The reactor, which produces thermal watts instead of electrical, gives 300 nuclear engineering students at N.C. State a chance to learn how to operate a reactor.

“The main purpose of this reactor is basically training and teaching. We also conduct scientific research,” said Ayman Hawari, the director of the school’s Nuclear Reactor Program.

Hawari said the campus facility is safe and designed to withstand natural disasters.

The facility is also small, about 3,000 times less powerful than the Shearon Harris nuclear plant in western Wake County.

Hawari said the school’s reactor is designed to prevent disasters like those affecting the Fukushima Dai-ichi nuclear power plant in Japan, where radiation leaks and the failure of safety systems followed a deadly tsunami and earthquake. 

Waters levels dropped precipitously on Monday inside the Japanese reactor, twice leaving the uranium fuel rods completely exposed and raising the threat of a meltdown.

Hawari said N.C. State's reactor is not designed to meltdown if water level drops in the core. 

It is too soon to tell how Japan’s plant will fare, but Hawari said he expects much will be learned about nuclear energy in the long run.

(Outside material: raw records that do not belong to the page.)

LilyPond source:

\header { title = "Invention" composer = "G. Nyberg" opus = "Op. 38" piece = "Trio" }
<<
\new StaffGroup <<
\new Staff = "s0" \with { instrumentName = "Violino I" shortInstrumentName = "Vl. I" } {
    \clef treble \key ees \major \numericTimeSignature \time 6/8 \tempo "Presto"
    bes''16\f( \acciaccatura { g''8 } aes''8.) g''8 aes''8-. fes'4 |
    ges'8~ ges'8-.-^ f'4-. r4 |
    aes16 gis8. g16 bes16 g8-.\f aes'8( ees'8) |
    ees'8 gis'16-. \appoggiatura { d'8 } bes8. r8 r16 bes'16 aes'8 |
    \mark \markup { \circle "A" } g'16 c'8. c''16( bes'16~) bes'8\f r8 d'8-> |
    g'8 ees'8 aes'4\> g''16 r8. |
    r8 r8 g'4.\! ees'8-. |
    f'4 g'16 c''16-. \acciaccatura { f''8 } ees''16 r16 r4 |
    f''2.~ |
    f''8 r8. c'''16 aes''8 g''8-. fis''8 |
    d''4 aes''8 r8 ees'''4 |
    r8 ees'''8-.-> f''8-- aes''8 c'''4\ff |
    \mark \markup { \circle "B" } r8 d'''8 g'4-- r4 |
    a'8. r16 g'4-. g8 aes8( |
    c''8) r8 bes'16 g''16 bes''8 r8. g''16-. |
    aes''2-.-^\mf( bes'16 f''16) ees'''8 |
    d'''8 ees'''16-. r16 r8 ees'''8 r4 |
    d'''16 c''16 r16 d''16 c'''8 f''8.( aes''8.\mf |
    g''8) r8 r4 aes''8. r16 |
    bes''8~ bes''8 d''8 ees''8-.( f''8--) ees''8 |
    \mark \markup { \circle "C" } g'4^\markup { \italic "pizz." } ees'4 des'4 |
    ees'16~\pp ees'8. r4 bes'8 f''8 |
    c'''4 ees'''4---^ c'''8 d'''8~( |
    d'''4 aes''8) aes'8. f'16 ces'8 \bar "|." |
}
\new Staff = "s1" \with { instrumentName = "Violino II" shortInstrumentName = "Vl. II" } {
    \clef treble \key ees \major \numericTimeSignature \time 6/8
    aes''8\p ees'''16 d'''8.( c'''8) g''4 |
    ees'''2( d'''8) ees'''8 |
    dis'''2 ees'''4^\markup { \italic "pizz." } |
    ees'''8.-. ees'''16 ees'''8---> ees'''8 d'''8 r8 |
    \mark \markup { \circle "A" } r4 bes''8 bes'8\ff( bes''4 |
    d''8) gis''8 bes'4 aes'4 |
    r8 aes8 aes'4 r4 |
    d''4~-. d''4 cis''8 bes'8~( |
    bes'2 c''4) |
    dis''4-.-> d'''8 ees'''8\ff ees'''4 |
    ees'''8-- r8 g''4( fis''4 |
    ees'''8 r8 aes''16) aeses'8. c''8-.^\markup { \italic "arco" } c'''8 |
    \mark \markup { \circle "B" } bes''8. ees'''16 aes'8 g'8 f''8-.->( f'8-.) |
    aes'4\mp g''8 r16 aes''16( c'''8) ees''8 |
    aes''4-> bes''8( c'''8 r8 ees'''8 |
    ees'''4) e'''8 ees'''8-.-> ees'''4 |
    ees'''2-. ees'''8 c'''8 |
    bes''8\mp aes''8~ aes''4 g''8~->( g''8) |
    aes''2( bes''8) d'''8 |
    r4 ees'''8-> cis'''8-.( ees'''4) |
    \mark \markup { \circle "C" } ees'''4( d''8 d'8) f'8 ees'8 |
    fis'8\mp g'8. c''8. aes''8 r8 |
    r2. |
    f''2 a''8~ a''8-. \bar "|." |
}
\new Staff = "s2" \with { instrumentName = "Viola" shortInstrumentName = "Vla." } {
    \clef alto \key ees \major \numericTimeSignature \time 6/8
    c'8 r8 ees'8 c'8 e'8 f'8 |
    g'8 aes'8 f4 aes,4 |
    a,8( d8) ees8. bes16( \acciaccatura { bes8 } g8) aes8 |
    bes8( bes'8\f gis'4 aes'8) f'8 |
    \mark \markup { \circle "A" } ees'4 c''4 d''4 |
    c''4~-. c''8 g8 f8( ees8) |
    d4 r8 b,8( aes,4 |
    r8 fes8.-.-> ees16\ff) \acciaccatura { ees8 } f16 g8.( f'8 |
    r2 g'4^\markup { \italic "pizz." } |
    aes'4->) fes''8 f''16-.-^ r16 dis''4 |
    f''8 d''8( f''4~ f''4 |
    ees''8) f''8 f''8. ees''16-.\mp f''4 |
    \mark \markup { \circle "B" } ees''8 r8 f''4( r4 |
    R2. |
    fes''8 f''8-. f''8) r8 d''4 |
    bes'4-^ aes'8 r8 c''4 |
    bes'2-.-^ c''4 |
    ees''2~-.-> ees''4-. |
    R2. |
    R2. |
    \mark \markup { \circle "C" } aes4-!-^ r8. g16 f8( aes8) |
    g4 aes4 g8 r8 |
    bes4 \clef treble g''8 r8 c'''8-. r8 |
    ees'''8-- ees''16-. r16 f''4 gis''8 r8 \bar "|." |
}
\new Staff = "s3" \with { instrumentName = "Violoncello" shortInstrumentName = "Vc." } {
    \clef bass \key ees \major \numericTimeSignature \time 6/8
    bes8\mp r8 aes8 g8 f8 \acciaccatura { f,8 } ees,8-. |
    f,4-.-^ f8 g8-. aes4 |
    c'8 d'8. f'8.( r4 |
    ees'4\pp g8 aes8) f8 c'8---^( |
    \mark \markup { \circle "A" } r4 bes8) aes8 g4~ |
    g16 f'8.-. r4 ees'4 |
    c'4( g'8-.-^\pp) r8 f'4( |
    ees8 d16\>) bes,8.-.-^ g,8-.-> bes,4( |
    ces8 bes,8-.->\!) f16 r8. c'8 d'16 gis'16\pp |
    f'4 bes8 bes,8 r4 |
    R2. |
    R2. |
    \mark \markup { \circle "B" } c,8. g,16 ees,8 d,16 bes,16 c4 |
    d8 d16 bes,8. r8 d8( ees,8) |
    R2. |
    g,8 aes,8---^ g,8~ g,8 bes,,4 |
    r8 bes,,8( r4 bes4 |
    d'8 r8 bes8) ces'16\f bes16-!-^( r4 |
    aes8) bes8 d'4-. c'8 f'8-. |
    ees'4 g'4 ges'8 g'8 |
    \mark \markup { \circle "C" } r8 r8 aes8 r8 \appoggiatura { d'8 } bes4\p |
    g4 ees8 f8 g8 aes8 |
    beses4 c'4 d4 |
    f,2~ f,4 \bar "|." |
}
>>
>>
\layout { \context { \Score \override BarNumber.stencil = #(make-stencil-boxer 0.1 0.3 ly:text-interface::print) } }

“It’s lessons learned for everyone around the world, including us in the United States,” he said.

Despite an increased interest in alternative energy sources, Hawari said nuclear power is still an important part of the future.

“We'll learn a lot from what happened in Japan. We'll take it. We'll absorb it, and we'll even get better,” he said.

Last year, N.C. State won a federal grant to upgrade the reactor to 2 megawatts of energy. Hawari said that will allow students to conduct more complex experiments.